%%
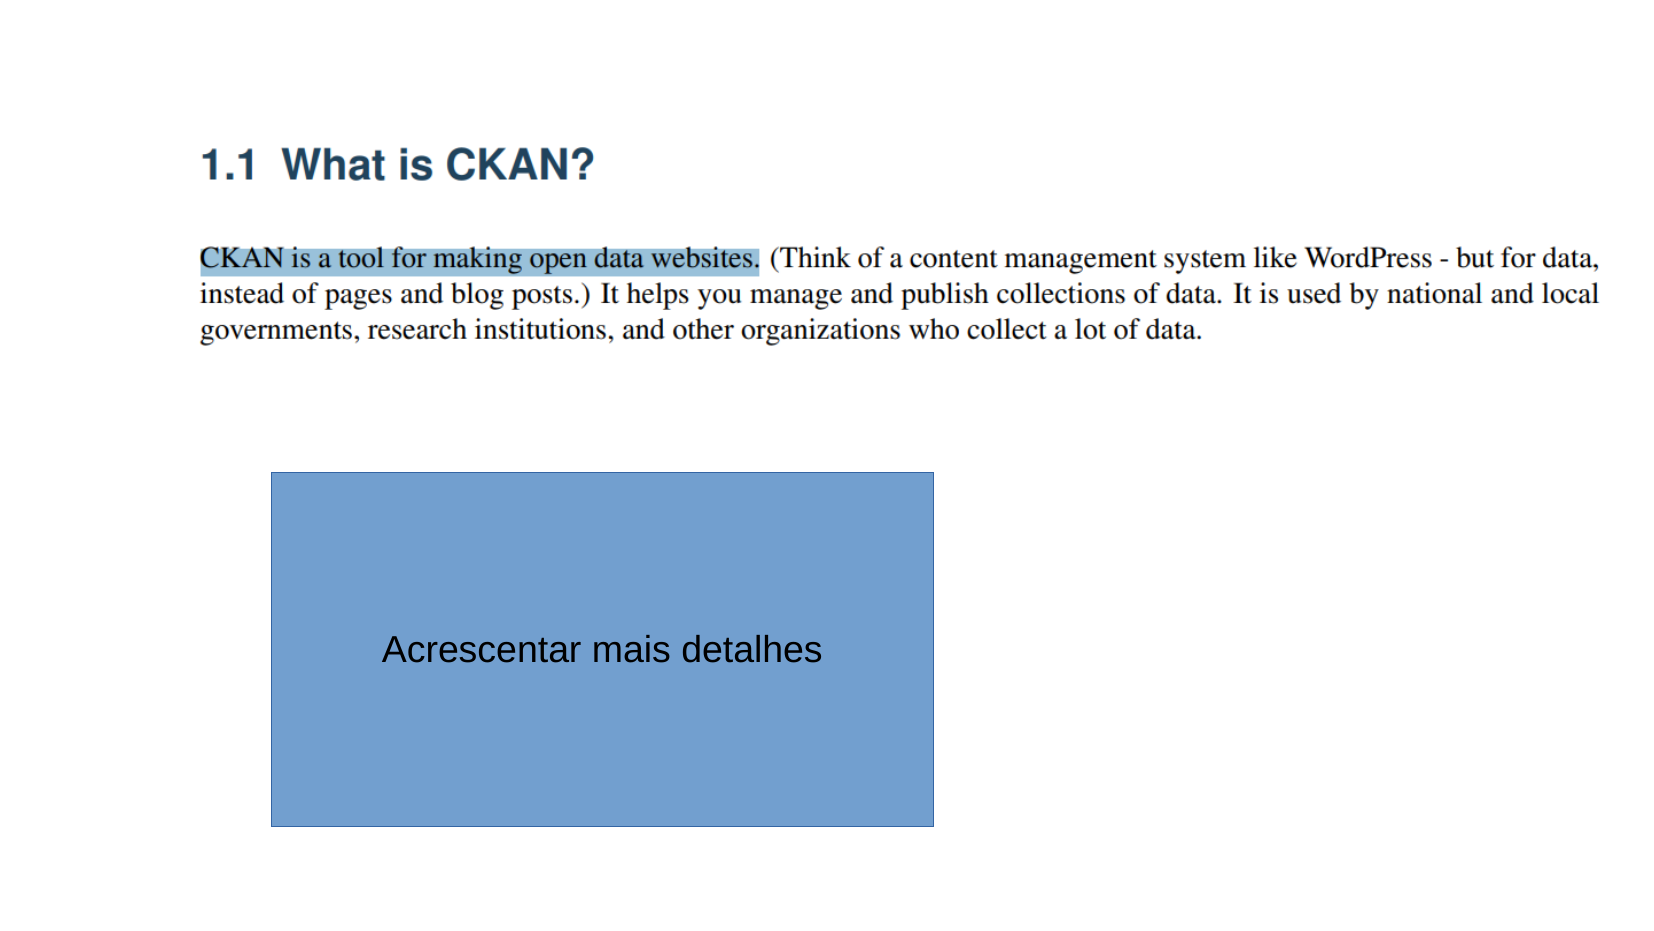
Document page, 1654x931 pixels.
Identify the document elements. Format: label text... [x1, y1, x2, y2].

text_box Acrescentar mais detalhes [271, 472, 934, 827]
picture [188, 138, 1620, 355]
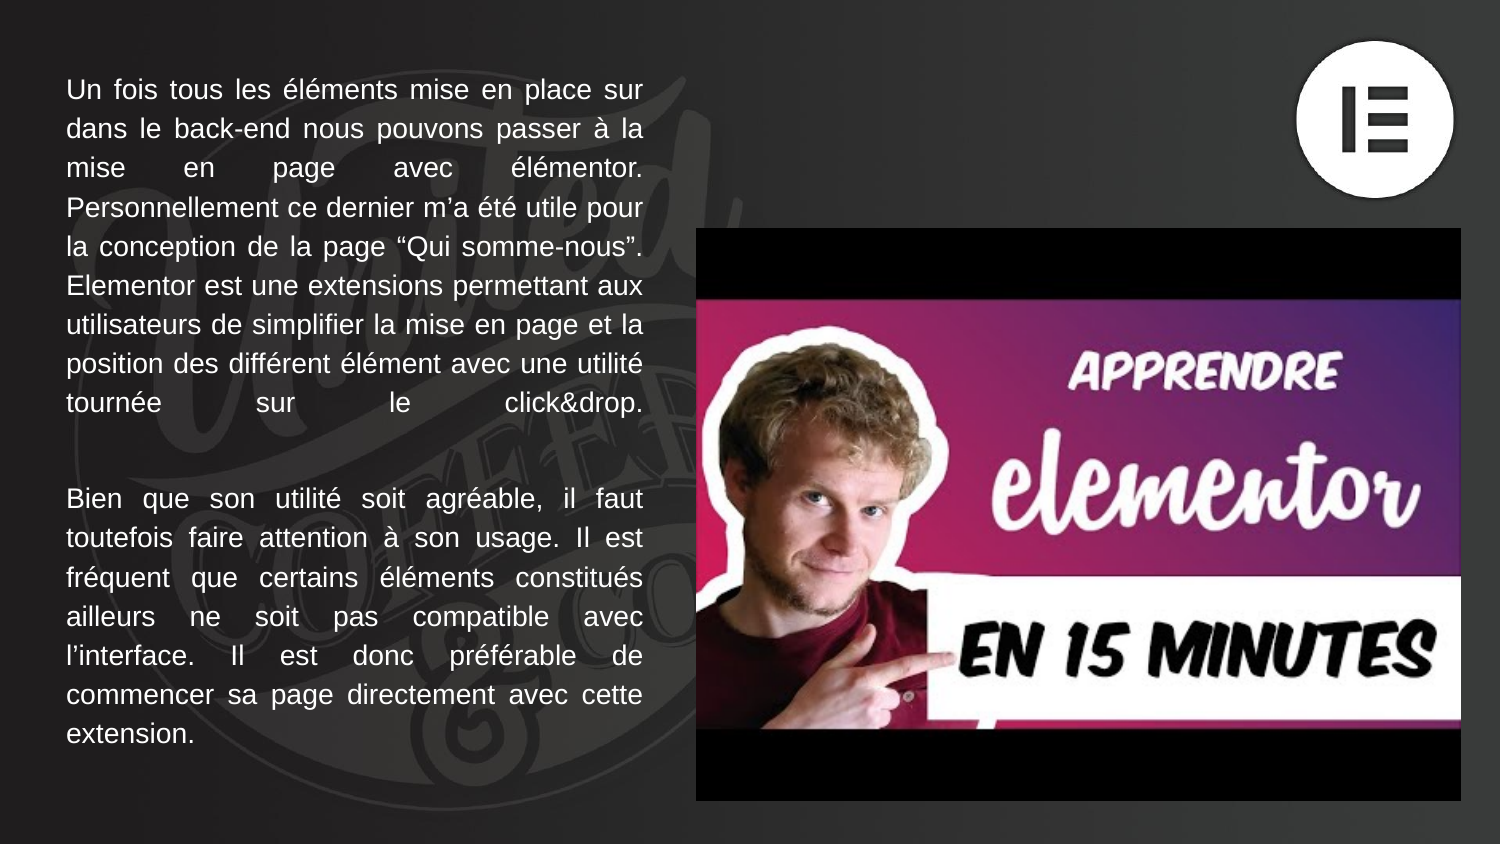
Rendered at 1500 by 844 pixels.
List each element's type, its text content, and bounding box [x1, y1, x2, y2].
%%
- [TASK TO CARRY OUT]
Reproduce every entry above word for word, omitting the pictures.

- [RESULT BELOW]
Document page, 1654x931 pixels.
Identify the document elements. Format: label text... [x1, y1, x2, y2].

text_box Acrescentar mais detalhes [271, 472, 934, 827]
picture [188, 138, 1620, 355]
Rendered at 1500 by 844 pixels.
List each element's type, its text content, and bounding box [x1, y1, x2, y2].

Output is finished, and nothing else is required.